The weak tea in a Styrofoam cup accompanied by two signature Delta airline ginger cookies tasted like a feast. I was sitting on a plane en route to Boston after a short layover in the Atlanta airport. We had boarded at 6:40 in the evening and at 9:30 we were still sitting on a plane that had lost its antiseptic smell long before and was now beginning to reek of dirty socks.
Anticipating smooth transitions and a quick flight I had not changed from my business grey dress and high shoes; shoes that magically transformed me from short to tall, demanding only a blister and achey feet as payment.
Everyone felt the tension when the flight attendant first announced that we would be delaying take-off. He “hoped we’d understand that it was not safe to travel in thunder and lightning”.
We understood.
A couple of minutes after his announcement, rain of Noah’s kind began pouring down. The tiny oval-shaped window gave a limited view but it was enough to see pelting rain and lightning. The thunder was loud and ominous, adding its stamp of validity to the words of the flight attendant.
And we were enclosed in the space between. There was no where we could go and nothing we could do.
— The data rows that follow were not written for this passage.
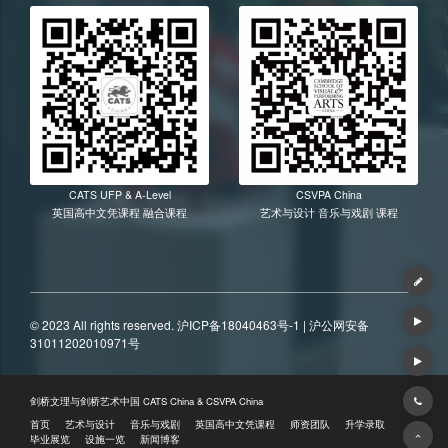
CATS UFP & A-Level
CSVPA China
英国高中文凭课程 融合课程
艺术与设计 音乐与戏剧 课程
© 2023 All rights reserved.
沪ICP备18040463号-1
| 沪公网安备
31011202010971号
剑桥文理与剑桥艺术中国 CATS China & CSVPA China
首页
艺术与设计
音乐与戏剧
英国高中文凭课程
师资团队
升学录取
毕业展览
设施一览
新闻博客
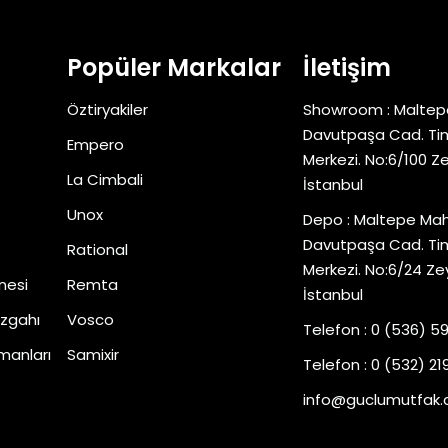
Popüler Markalar
İletişim
Öztiryakiler
Showroom : Maltep
Davutpaşa Cad. Tim
Empero
Merkezi. No:6/100 Z
La Cimbali
İstanbul
Unox
Depo : Maltepe Mah
Davutpaşa Cad. Tim
Rational
Merkezi. No:6/24 Ze
nesi
Remta
İstanbul
zgahı
Vosco
Telefon : 0 (536) 5
manları
Samixir
Telefon : 0 (532) 219
info@guclumutfak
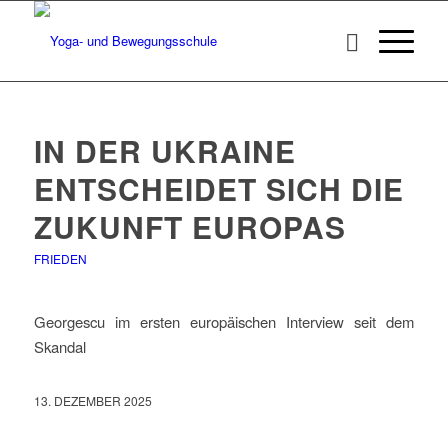
IN DER UKRAINE
ENTSCHEIDET SICH DIE
ZUKUNFT EUROPAS
FRIEDEN
Georgescu im ersten europäischen Interview seit dem
Skandal
13. DEZEMBER 2025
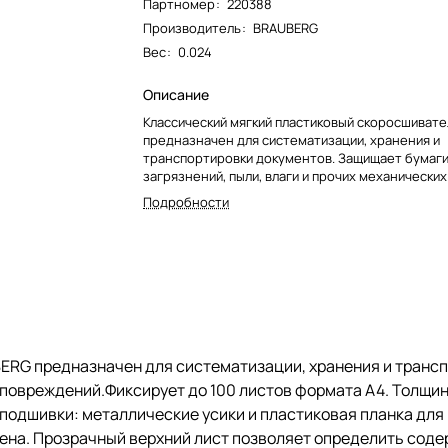
Партномер
:
220388
Производитель
:
BRAUBERG
Вес
:
0.024
Описание
Классический мягкий пластиковый скоросшиват
предназначен для систематизации, хранения и
транспортировки документов. Защищает бумаги
загрязнений, пыли, влаги и прочих механических
повреждений.Фиксирует до 100 листов формата 
Подробности
пластика верхнего листа составляет 130 мкм, а 
мкм. Предельно простой механизм подшивки: м
усики и пластиковая планка для надежной фикса
документов. Скоросшиватель изготовлен из ка
полипропилена. Прозрачный верхний лист позв
определить содержимое, не открывая скоросши
который к тому же снабжен сменным пластиков
что дает возможность структурировать инфор
Благодаря фактуре "песок" и яркому фиолетово
ERG предназначен для систематизации, хранения и транс
обложки папка никогда не затеряется на полке.
х повреждений.Фиксирует до 100 листов формата А4. Толщи
м подшивки: металлические усики и пластиковая планка дл
ена. Прозрачный верхний лист позволяет определить соде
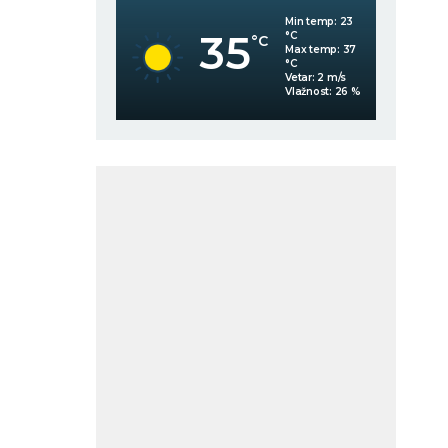
Min temp:
23
Min temp:
23
35
°C
°C
C
°C
Max temp:
37
Max temp:
37
°C
°C
Vetar:
2
m/s
Vetar:
2
m/s
Vlažnost:
41
%
Vlažnost:
26
%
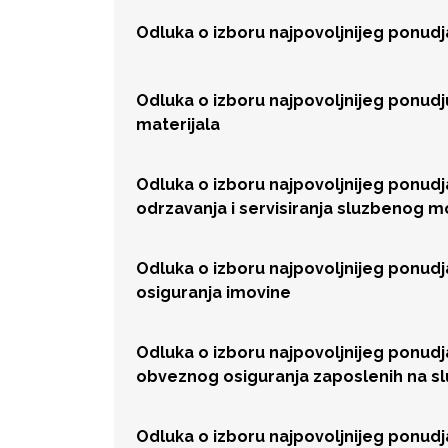
Odluka o izboru najpovoljnijeg ponud
Odluka o izboru najpovoljnijeg ponud
materijala
Odluka o izboru najpovoljnijeg ponud
odrzavanja i servisiranja sluzbenog 
Odluka o izboru najpovoljnijeg ponud
osiguranja imovine
Odluka o izboru najpovoljnijeg ponud
obveznog osiguranja zaposlenih na 
Odluka o izboru najpovoljnijeg ponud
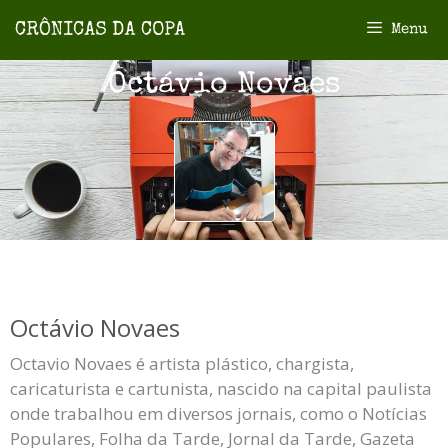
Menu
Octávio Novaes
Octávio Novaes
Octavio Novaes é artista plástico, chargista,
caricaturista e cartunista, nascido na capital paulista
onde trabalhou em diversos jornais, como o Notícias
Populares, Folha da Tarde, Jornal da Tarde, Gazeta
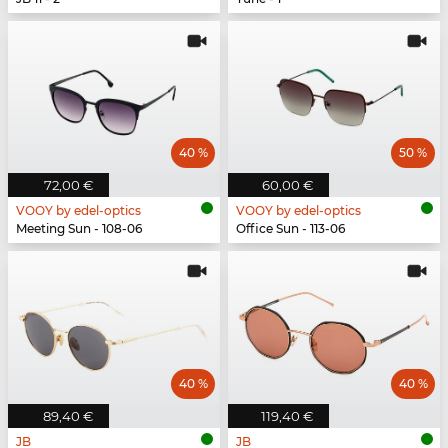
40 %
50 %
72,00 €
60,00 €
VOOY by edel-optics
VOOY by edel-optics
Meeting Sun - 108-06
Office Sun - 113-06
40 %
40 %
89,40 €
119,40 €
JB
JB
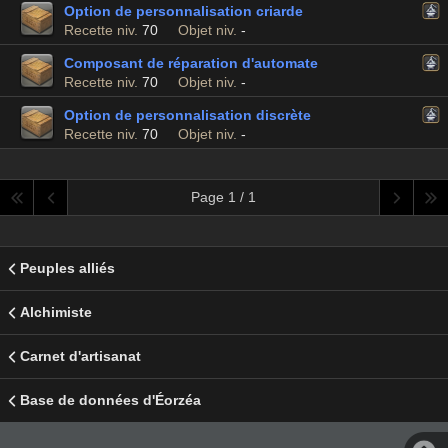
Option de personnalisation criarde
Recette niv.
70
Objet niv.
-
Composant de réparation d'automate
Recette niv.
70
Objet niv.
-
Option de personnalisation discrète
Recette niv.
70
Objet niv.
-
Page 1 / 1
Peuples alliés
Alchimiste
Carnet d'artisanat
Base de données d'Éorzéa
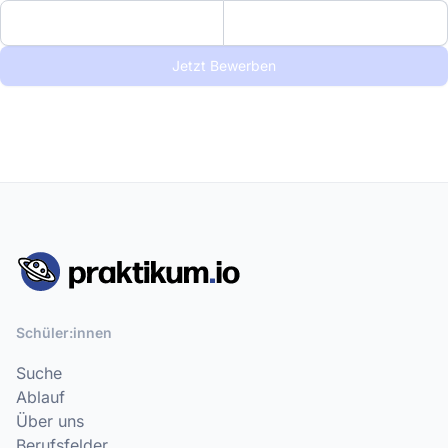
Jetzt Bewerben
Schüler:innen
Suche
Ablauf
Über uns
Berufsfelder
We weren’t in the middle. In the middle we at least would have known we were going someplace. We were in the space between. I was cold and achy and I was in the space between.
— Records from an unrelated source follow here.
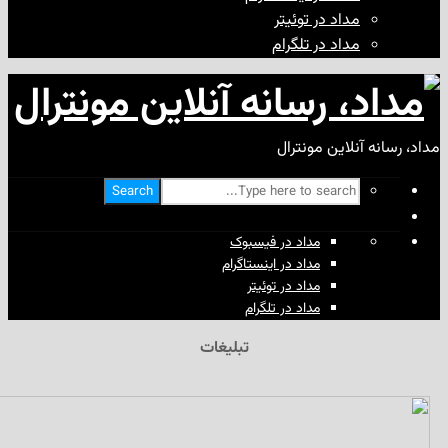
مداد در توئیتر
مداد در تلگرام
آنلاین مونترال
Search
مداد در فیسبوک
مداد در اینستاگرام
مداد در توئیتر
مداد در تلگرام
تبلیغات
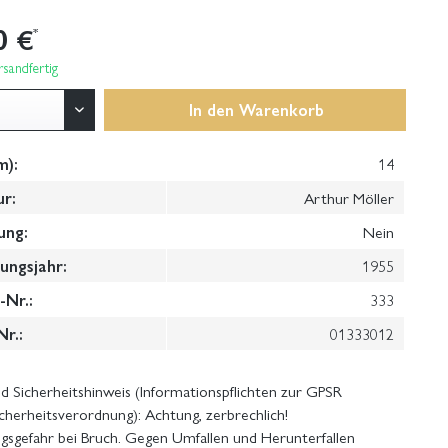
0 €
*
sandfertig
In den
Warenkorb
m):
14
ur:
Arthur Möller
ung:
Nein
ungsjahr:
1955
Nr.:
333
Nr.:
01333012
 Sicherheitshinweis (Informationspflichten zur GPSR
cherheitsverordnung): Achtung, zerbrechlich!
gsgefahr bei Bruch. Gegen Umfallen und Herunterfallen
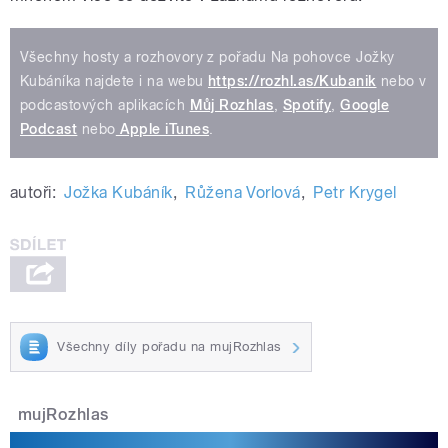
Všechny hosty a rozhovory z pořadu Na pohovce Jožky
Kubáníka najdete i na webu
https://rozhl.as/Kubanik
nebo v
podcastových aplikacích
Můj Rozhlas
,
Spotify
,
Google
Podcast
nebo
Apple iTunes
.
autoři:
Jožka Kubáník
,
Růžena Vorlová
,
Petr Krygel
Všechny díly pořadu na mujRozhlas
mujRozhlas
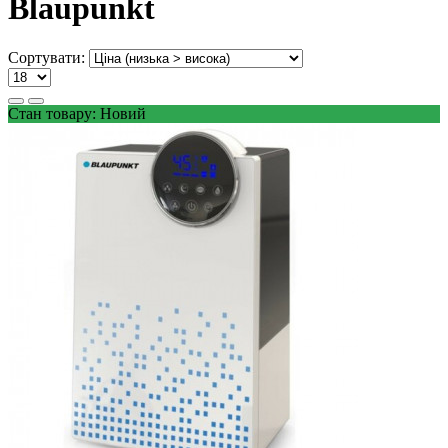
Blaupunkt
Сортувати:
Стан товару: Новий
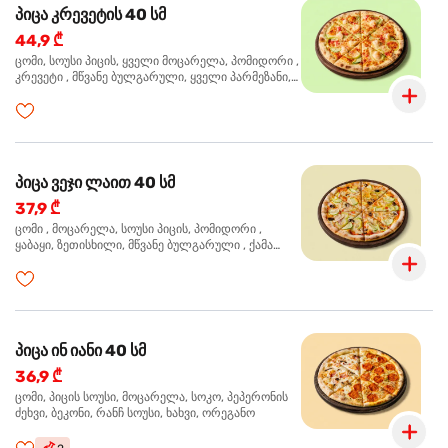
პიცა კრევეტის 40 სმ
44,9 ₾
ცომი, სოუსი პიცის, ყველი მოცარელა, პომიდორი ,
კრევეტი , მწვანე ბულგარული, ყველი პარმეზანი,
მწვანე ხახვი, სეზამის მარცვლის ნაზავი, ორეგანო
პიცა ვეჯი ლაით 40 სმ
37,9 ₾
ცომი , მოცარელა, სოუსი პიცის, პომიდორი ,
ყაბაყი, ზეთისხილი, მწვანე ბულგარული , ქამა
სოკო , ხახვი , მწვანე ხახვი, ორეგანო
პიცა ინ იანი 40 სმ
36,9 ₾
ცომი, პიცის სოუსი, მოცარელა, სოკო, პეპერონის
ძეხვი, ბეკონი, რანჩ სოუსი, ხახვი, ორეგანო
The spaces between. Spaces of insecurity and restlessness; spaces of tension and anxiety; spaces where we want to know the answers. Spaces where we ache from shoes too tall or circumstances too big.
The resigned, the practical, the matter of fact would tell me “There is nothing you can do, you just have to wait it out.” And I know this is sound advice – to a point.
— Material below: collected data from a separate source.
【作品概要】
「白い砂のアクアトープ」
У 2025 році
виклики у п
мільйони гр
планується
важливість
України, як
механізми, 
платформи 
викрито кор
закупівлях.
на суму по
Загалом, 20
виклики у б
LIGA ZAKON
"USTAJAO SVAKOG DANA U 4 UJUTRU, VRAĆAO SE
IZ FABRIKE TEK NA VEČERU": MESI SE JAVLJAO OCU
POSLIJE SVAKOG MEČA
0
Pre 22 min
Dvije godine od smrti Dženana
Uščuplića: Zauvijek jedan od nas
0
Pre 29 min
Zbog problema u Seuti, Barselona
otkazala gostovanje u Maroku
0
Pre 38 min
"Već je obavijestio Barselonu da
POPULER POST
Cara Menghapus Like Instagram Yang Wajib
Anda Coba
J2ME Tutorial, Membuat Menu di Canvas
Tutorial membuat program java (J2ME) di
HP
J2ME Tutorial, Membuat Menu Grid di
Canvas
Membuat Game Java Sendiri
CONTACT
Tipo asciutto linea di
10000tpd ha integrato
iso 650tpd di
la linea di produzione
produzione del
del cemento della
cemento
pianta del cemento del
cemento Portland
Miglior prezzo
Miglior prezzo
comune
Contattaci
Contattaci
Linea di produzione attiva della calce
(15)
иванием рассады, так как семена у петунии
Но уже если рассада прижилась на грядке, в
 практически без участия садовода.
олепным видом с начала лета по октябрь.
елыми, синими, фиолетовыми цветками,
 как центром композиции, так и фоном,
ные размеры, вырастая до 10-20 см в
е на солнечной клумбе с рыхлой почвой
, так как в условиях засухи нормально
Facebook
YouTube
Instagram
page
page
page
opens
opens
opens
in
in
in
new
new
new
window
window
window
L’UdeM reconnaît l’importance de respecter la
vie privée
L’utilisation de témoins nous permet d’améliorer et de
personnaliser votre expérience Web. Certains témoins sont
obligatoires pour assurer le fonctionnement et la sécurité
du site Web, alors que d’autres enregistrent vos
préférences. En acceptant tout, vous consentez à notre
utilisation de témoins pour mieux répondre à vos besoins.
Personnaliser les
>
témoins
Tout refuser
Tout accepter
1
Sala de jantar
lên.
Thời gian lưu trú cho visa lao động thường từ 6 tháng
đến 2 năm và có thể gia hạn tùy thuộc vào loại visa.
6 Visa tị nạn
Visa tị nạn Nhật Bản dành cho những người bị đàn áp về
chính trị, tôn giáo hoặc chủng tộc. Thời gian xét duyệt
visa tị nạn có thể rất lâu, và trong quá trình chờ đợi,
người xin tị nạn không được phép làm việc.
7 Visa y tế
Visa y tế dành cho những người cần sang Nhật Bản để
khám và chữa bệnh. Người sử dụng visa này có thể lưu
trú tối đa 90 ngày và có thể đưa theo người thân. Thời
But perhaps in the space between I am provided with the best possible context for praying. Prayer for restlessness to be replaced with rest, tension with peace, anger with calm.
A crowded plane of people growing increasingly perturbed and anxious set the stage for this space between. My heart was the actor, my words a prayer. A prayer that in this space between I would remember there is One whose authority is over all space and time. And in remembering, rest.